Currently reading what is considered a great literary book of the 20th Century and classic of fantasy fiction in Mark Helprin's Winter's Tale written circa 1980. The prose is at times sublime and the story itself and its characters beautifully drawn and is described as Magic Realism, which is one of my favourite movements/classifications right now. I had never heard of this author until a few weeks ago but I'm already eying off a collection of his short stories Borders also has on offer. This book is generally considered to be his masterpiece and placed alongside such modern SFF classics as John Crowley's Little Big. Only a couple hundred pages in but already shaping up as one of the books of 2009 for me. It's the kind of book that is difficult to put down.
Blurb:
New York City is subsumed in arctic winds, dark nights, and white lights, its life unfolds, for it is an extraordinary hive of the imagination, the greatest house ever built, and nothing exists that can check its vitality. One night in winter, Peter Lake--orphan and master-mechanic, attempts to rob a fortress-like mansion on the Upper West Side.

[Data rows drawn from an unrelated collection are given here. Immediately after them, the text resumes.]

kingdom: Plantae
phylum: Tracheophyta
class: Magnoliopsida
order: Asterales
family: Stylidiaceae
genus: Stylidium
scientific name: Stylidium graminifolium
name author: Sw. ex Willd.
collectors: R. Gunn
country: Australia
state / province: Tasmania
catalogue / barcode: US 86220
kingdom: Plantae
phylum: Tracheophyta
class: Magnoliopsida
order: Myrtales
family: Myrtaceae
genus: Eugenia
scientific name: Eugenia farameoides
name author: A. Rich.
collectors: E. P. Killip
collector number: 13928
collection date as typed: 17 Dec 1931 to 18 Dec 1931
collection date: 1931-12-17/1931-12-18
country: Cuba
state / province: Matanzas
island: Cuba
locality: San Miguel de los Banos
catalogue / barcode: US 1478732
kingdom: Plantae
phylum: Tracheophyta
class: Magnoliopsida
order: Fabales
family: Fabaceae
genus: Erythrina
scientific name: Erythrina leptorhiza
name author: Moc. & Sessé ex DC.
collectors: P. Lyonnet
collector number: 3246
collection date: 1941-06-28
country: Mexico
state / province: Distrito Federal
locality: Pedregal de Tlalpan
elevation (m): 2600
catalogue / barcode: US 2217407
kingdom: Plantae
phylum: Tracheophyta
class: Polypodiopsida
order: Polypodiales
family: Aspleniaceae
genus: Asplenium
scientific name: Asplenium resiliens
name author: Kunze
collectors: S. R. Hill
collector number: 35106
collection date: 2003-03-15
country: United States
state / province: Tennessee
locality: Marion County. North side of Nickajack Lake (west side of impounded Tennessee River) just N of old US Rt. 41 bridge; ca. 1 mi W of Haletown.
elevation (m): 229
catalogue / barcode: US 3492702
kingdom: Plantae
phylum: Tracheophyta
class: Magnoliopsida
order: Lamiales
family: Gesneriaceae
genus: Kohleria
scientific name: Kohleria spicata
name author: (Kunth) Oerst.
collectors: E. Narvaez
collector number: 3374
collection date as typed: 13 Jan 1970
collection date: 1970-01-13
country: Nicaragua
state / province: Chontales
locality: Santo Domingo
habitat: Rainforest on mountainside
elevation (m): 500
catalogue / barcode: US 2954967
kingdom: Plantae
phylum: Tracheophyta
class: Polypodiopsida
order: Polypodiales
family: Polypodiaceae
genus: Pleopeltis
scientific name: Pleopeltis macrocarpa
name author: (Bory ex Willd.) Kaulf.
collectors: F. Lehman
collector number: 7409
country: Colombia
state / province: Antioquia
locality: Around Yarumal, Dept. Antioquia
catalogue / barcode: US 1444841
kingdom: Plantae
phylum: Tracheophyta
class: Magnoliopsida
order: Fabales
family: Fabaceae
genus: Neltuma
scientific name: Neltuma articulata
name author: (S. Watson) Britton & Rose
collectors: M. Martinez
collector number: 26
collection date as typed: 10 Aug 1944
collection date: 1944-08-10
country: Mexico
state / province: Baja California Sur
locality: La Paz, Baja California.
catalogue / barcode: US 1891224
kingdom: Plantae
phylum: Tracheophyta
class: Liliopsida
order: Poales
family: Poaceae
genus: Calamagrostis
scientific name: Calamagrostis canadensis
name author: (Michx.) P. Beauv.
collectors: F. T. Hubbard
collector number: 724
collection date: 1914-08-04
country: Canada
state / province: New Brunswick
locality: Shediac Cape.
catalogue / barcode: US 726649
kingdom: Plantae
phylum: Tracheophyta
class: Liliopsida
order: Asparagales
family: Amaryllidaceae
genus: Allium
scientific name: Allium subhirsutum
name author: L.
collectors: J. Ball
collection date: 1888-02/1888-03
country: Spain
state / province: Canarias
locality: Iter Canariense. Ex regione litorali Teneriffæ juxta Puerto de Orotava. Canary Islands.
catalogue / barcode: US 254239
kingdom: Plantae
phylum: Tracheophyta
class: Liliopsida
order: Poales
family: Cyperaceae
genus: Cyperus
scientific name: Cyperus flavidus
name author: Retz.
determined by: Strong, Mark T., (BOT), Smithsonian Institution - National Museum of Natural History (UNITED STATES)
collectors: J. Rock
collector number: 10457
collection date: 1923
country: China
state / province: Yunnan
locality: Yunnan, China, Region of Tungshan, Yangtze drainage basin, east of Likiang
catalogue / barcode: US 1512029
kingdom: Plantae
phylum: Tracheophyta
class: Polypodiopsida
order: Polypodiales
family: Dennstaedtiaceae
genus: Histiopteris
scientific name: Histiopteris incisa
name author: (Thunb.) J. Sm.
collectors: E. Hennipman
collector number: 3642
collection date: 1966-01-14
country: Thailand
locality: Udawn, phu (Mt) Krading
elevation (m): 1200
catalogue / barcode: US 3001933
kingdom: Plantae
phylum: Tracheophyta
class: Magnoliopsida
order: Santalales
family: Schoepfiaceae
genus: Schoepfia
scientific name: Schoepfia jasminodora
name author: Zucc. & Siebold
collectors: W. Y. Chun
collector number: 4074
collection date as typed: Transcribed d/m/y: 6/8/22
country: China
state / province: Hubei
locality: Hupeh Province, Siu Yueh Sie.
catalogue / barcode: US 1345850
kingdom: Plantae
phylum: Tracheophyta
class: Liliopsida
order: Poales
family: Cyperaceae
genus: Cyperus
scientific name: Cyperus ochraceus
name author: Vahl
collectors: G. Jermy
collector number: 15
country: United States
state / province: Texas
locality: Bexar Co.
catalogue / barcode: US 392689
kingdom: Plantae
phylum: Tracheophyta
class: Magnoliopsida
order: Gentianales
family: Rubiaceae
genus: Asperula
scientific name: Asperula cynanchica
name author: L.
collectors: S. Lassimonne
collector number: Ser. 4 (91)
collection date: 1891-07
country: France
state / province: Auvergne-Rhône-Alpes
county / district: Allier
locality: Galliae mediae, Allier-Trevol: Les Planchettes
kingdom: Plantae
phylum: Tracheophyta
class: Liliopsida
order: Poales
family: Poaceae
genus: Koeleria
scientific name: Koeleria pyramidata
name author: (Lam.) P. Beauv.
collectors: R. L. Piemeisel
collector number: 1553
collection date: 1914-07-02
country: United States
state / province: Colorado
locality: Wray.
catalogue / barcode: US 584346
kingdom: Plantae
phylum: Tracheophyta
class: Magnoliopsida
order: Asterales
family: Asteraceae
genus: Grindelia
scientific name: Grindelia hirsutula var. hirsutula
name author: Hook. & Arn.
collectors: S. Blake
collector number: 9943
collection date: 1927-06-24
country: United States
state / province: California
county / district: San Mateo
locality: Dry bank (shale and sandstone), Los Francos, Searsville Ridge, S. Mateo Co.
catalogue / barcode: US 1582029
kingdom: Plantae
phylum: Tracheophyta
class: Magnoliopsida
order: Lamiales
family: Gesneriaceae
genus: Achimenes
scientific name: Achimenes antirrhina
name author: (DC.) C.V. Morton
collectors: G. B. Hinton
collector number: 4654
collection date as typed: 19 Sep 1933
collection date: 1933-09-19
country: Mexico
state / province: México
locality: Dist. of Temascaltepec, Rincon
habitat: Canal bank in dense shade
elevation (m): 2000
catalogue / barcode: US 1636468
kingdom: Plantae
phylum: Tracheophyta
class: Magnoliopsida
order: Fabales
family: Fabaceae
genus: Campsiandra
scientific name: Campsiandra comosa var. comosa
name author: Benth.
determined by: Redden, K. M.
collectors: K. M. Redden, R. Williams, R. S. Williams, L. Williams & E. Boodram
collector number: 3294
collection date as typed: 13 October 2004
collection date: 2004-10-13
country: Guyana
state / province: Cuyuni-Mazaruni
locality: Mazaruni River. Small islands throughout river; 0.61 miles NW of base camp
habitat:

Though he thinks hte house is empty, the daughter of the house is home. Thus begins the love between Peter Lake, a middle-aged Irish burglar, and Beverly Penn, a young girl, who is dying.
Peter Lake, a simple, uneducated man, because of a love that, at first he does not fully understand, is driven to stop time and bring back the dead. His great struggle, in a city ever alight with its own energy and beseiged by unprecedented winters, is one of the most beautiful and extraordinary stories of American literature.